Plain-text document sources
────────
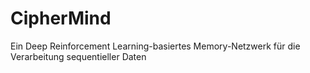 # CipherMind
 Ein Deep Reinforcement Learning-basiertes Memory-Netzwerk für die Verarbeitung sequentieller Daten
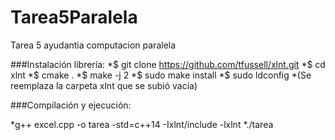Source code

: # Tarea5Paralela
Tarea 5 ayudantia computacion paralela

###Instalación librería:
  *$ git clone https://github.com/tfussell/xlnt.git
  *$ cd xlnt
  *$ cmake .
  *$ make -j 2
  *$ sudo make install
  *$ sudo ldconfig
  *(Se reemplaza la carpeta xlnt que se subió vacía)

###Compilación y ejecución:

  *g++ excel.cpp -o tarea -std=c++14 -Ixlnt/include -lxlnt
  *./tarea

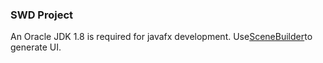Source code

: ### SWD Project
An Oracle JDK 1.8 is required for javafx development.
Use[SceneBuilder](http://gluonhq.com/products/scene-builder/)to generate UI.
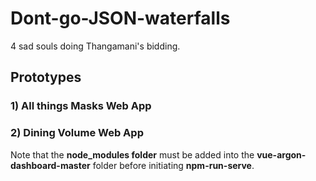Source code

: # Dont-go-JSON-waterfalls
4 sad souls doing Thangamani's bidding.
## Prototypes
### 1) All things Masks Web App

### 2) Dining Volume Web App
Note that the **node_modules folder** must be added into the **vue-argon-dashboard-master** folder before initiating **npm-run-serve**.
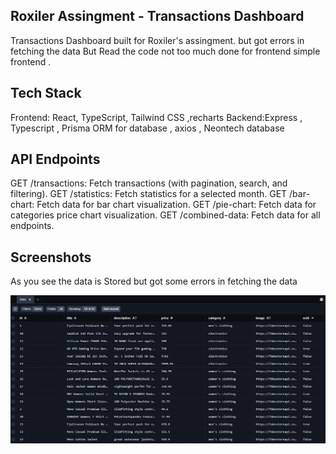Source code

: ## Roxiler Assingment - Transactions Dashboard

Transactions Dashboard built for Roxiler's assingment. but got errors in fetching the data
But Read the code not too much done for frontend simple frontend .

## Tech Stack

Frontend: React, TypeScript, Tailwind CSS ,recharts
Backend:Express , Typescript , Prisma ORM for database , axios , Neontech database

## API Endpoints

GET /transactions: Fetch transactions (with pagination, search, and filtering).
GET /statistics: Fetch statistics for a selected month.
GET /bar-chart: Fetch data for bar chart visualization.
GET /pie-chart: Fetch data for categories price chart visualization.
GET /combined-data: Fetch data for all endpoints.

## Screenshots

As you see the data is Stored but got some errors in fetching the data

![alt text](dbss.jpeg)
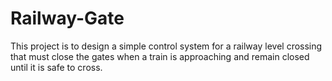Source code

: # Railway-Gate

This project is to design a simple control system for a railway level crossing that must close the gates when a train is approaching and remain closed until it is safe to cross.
────────
**Work request:**
Pull out each line from the entries above that contains the string "Roxiler", and list them in order.

**Exercise solution:**
: ## Roxiler Assingment - Transactions Dashboard
Transactions Dashboard built for Roxiler's assingment. but got errors in fetching the data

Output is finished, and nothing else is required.